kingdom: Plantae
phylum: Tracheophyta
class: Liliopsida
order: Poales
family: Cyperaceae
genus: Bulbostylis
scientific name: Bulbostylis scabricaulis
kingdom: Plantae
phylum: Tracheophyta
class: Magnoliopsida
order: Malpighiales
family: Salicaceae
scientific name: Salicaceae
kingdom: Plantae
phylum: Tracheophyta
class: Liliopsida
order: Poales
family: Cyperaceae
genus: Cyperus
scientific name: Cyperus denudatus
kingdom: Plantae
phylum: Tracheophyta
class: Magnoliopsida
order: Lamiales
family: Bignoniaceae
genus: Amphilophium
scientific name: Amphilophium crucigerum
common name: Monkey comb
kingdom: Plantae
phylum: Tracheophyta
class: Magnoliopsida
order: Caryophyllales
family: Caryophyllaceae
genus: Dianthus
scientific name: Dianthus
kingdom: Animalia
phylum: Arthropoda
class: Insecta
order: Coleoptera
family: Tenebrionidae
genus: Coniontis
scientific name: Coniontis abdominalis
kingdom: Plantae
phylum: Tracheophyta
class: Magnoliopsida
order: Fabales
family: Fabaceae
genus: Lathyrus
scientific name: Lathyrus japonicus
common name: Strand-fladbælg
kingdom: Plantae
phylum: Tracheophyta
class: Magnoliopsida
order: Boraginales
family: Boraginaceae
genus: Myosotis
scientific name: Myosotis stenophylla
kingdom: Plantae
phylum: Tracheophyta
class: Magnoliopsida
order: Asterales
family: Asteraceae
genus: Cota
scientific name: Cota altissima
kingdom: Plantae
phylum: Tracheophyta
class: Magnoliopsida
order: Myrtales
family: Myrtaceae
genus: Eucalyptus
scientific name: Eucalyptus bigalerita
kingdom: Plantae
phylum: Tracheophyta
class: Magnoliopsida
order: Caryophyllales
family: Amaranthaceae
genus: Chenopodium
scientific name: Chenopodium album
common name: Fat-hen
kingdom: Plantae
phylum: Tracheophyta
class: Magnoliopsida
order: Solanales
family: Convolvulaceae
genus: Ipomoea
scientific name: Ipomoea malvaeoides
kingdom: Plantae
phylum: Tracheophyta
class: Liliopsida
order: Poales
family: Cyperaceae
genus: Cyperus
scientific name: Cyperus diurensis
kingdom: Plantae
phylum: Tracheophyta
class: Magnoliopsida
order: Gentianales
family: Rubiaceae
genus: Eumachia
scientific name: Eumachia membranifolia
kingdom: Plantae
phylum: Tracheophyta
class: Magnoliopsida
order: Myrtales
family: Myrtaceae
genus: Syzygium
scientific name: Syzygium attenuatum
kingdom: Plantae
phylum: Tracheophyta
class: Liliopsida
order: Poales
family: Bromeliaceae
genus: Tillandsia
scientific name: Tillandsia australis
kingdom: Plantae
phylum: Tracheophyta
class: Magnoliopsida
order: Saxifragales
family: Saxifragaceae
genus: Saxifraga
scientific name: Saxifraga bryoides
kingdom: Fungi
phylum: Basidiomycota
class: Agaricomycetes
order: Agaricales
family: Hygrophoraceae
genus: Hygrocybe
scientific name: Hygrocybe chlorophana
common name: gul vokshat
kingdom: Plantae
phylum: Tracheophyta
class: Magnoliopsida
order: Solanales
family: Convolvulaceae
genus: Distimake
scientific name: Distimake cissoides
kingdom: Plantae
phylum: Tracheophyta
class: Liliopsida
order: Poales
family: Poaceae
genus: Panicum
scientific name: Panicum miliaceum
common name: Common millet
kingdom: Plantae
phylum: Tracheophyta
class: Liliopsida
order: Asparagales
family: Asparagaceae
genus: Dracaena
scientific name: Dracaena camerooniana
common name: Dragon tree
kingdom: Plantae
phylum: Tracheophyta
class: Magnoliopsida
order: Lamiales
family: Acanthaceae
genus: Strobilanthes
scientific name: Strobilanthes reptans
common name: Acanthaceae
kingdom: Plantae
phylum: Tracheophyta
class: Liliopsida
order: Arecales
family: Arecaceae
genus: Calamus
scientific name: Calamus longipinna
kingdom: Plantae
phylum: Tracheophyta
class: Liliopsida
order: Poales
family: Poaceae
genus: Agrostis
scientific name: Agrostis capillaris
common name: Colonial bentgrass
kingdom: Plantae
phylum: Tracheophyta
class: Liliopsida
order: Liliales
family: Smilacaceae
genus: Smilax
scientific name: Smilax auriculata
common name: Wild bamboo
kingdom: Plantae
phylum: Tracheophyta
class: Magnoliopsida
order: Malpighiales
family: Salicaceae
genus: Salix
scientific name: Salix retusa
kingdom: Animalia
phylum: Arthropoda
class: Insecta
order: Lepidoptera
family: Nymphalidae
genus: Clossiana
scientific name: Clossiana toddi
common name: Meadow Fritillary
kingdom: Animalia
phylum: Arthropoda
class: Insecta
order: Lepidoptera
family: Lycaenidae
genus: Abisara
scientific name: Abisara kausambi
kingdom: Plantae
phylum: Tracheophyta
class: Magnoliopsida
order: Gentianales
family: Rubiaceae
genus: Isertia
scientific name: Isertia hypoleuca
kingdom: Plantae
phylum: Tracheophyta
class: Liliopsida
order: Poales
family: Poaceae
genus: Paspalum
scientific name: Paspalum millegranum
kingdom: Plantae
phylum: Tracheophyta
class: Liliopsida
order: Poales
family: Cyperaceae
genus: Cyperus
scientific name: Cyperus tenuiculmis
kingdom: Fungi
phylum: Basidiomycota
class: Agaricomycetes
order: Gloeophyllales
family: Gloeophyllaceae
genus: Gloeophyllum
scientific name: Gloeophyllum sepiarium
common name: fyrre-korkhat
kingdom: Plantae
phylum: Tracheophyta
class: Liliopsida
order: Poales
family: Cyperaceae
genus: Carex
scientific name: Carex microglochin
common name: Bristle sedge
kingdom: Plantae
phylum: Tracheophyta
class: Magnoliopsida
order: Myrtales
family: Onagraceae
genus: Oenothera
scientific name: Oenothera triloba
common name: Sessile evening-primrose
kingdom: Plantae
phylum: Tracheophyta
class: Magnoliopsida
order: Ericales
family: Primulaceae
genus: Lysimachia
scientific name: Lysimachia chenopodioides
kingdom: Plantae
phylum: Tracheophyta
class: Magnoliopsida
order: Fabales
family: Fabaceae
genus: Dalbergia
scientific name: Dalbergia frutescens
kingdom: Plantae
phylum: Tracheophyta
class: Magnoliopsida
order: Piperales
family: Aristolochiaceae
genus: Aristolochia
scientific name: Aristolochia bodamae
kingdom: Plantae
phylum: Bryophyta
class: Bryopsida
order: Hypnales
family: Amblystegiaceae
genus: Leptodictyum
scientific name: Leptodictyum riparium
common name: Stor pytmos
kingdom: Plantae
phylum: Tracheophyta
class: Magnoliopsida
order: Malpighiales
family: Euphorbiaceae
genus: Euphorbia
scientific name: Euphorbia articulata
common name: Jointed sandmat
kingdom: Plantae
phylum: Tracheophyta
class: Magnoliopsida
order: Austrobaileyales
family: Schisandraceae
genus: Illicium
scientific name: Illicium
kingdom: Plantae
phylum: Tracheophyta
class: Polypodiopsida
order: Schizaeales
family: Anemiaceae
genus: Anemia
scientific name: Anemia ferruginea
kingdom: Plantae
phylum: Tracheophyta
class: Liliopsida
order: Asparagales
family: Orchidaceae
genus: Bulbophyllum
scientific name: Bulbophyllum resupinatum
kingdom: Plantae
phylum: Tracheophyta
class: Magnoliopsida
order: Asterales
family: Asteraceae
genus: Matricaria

....

__Task details__: Print every labeled line from all the rows above, keeping each name and spelling unchanged.

__Worked answer__:
kingdom: Plantae
phylum: Tracheophyta
class: Liliopsida
order: Poales
family: Cyperaceae
genus: Bulbostylis
scientific name: Bulbostylis scabricaulis
kingdom: Plantae
phylum: Tracheophyta
class: Magnoliopsida
order: Malpighiales
family: Salicaceae
scientific name: Salicaceae
kingdom: Plantae
phylum: Tracheophyta
class: Liliopsida
order: Poales
family: Cyperaceae
genus: Cyperus
scientific name: Cyperus denudatus
kingdom: Plantae
phylum: Tracheophyta
class: Magnoliopsida
order: Lamiales
family: Bignoniaceae
genus: Amphilophium
scientific name: Amphilophium crucigerum
common name: Monkey comb
kingdom: Plantae
phylum: Tracheophyta
class: Magnoliopsida
order: Caryophyllales
family: Caryophyllaceae
genus: Dianthus
scientific name: Dianthus
kingdom: Animalia
phylum: Arthropoda
class: Insecta
order: Coleoptera
family: Tenebrionidae
genus: Coniontis
scientific name: Coniontis abdominalis
kingdom: Plantae
phylum: Tracheophyta
class: Magnoliopsida
order: Fabales
family: Fabaceae
genus: Lathyrus
scientific name: Lathyrus japonicus
common name: Strand-fladbælg
kingdom: Plantae
phylum: Tracheophyta
class: Magnoliopsida
order: Boraginales
family: Boraginaceae
genus: Myosotis
scientific name: Myosotis stenophylla
kingdom: Plantae
phylum: Tracheophyta
class: Magnoliopsida
order: Asterales
family: Asteraceae
genus: Cota
scientific name: Cota altissima
kingdom: Plantae
phylum: Tracheophyta
class: Magnoliopsida
order: Myrtales
family: Myrtaceae
genus: Eucalyptus
scientific name: Eucalyptus bigalerita
kingdom: Plantae
phylum: Tracheophyta
class: Magnoliopsida
order: Caryophyllales
family: Amaranthaceae
genus: Chenopodium
scientific name: Chenopodium album
common name: Fat-hen
kingdom: Plantae
phylum: Tracheophyta
class: Magnoliopsida
order: Solanales
family: Convolvulaceae
genus: Ipomoea
scientific name: Ipomoea malvaeoides
kingdom: Plantae
phylum: Tracheophyta
class: Liliopsida
order: Poales
family: Cyperaceae
genus: Cyperus
scientific name: Cyperus diurensis
kingdom: Plantae
phylum: Tracheophyta
class: Magnoliopsida
order: Gentianales
family: Rubiaceae
genus: Eumachia
scientific name: Eumachia membranifolia
kingdom: Plantae
phylum: Tracheophyta
class: Magnoliopsida
order: Myrtales
family: Myrtaceae
genus: Syzygium
scientific name: Syzygium attenuatum
kingdom: Plantae
phylum: Tracheophyta
class: Liliopsida
order: Poales
family: Bromeliaceae
genus: Tillandsia
scientific name: Tillandsia australis
kingdom: Plantae
phylum: Tracheophyta
class: Magnoliopsida
order: Saxifragales
family: Saxifragaceae
genus: Saxifraga
scientific name: Saxifraga bryoides
kingdom: Fungi
phylum: Basidiomycota
class: Agaricomycetes
order: Agaricales
family: Hygrophoraceae
genus: Hygrocybe
scientific name: Hygrocybe chlorophana
common name: gul vokshat
kingdom: Plantae
phylum: Tracheophyta
class: Magnoliopsida
order: Solanales
family: Convolvulaceae
genus: Distimake
scientific name: Distimake cissoides
kingdom: Plantae
phylum: Tracheophyta
class: Liliopsida
order: Poales
family: Poaceae
genus: Panicum
scientific name: Panicum miliaceum
common name: Common millet
kingdom: Plantae
phylum: Tracheophyta
class: Liliopsida
order: Asparagales
family: Asparagaceae
genus: Dracaena
scientific name: Dracaena camerooniana
common name: Dragon tree
kingdom: Plantae
phylum: Tracheophyta
class: Magnoliopsida
order: Lamiales
family: Acanthaceae
genus: Strobilanthes
scientific name: Strobilanthes reptans
common name: Acanthaceae
kingdom: Plantae
phylum: Tracheophyta
class: Liliopsida
order: Arecales
family: Arecaceae
genus: Calamus
scientific name: Calamus longipinna
kingdom: Plantae
phylum: Tracheophyta
class: Liliopsida
order: Poales
family: Poaceae
genus: Agrostis
scientific name: Agrostis capillaris
common name: Colonial bentgrass
kingdom: Plantae
phylum: Tracheophyta
class: Liliopsida
order: Liliales
family: Smilacaceae
genus: Smilax
scientific name: Smilax auriculata
common name: Wild bamboo
kingdom: Plantae
phylum: Tracheophyta
class: Magnoliopsida
order: Malpighiales
family: Salicaceae
genus: Salix
scientific name: Salix retusa
kingdom: Animalia
phylum: Arthropoda
class: Insecta
order: Lepidoptera
family: Nymphalidae
genus: Clossiana
scientific name: Clossiana toddi
common name: Meadow Fritillary
kingdom: Animalia
phylum: Arthropoda
class: Insecta
order: Lepidoptera
family: Lycaenidae
genus: Abisara
scientific name: Abisara kausambi
kingdom: Plantae
phylum: Tracheophyta
class: Magnoliopsida
order: Gentianales
family: Rubiaceae
genus: Isertia
scientific name: Isertia hypoleuca
kingdom: Plantae
phylum: Tracheophyta
class: Liliopsida
order: Poales
family: Poaceae
genus: Paspalum
scientific name: Paspalum millegranum
kingdom: Plantae
phylum: Tracheophyta
class: Liliopsida
order: Poales
family: Cyperaceae
genus: Cyperus
scientific name: Cyperus tenuiculmis
kingdom: Fungi
phylum: Basidiomycota
class: Agaricomycetes
order: Gloeophyllales
family: Gloeophyllaceae
genus: Gloeophyllum
scientific name: Gloeophyllum sepiarium
common name: fyrre-korkhat
kingdom: Plantae
phylum: Tracheophyta
class: Liliopsida
order: Poales
family: Cyperaceae
genus: Carex
scientific name: Carex microglochin
common name: Bristle sedge
kingdom: Plantae
phylum: Tracheophyta
class: Magnoliopsida
order: Myrtales
family: Onagraceae
genus: Oenothera
scientific name: Oenothera triloba
common name: Sessile evening-primrose
kingdom: Plantae
phylum: Tracheophyta
class: Magnoliopsida
order: Ericales
family: Primulaceae
genus: Lysimachia
scientific name: Lysimachia chenopodioides
kingdom: Plantae
phylum: Tracheophyta
class: Magnoliopsida
order: Fabales
family: Fabaceae
genus: Dalbergia
scientific name: Dalbergia frutescens
kingdom: Plantae
phylum: Tracheophyta
class: Magnoliopsida
order: Piperales
family: Aristolochiaceae
genus: Aristolochia
scientific name: Aristolochia bodamae
kingdom: Plantae
phylum: Bryophyta
class: Bryopsida
order: Hypnales
family: Amblystegiaceae
genus: Leptodictyum
scientific name: Leptodictyum riparium
common name: Stor pytmos
kingdom: Plantae
phylum: Tracheophyta
class: Magnoliopsida
order: Malpighiales
family: Euphorbiaceae
genus: Euphorbia
scientific name: Euphorbia articulata
common name: Jointed sandmat
kingdom: Plantae
phylum: Tracheophyta
class: Magnoliopsida
order: Austrobaileyales
family: Schisandraceae
genus: Illicium
scientific name: Illicium
kingdom: Plantae
phylum: Tracheophyta
class: Polypodiopsida
order: Schizaeales
family: Anemiaceae
genus: Anemia
scientific name: Anemia ferruginea
kingdom: Plantae
phylum: Tracheophyta
class: Liliopsida
order: Asparagales
family: Orchidaceae
genus: Bulbophyllum
scientific name: Bulbophyllum resupinatum
kingdom: Plantae
phylum: Tracheophyta
class: Magnoliopsida
order: Asterales
family: Asteraceae
genus: Matricaria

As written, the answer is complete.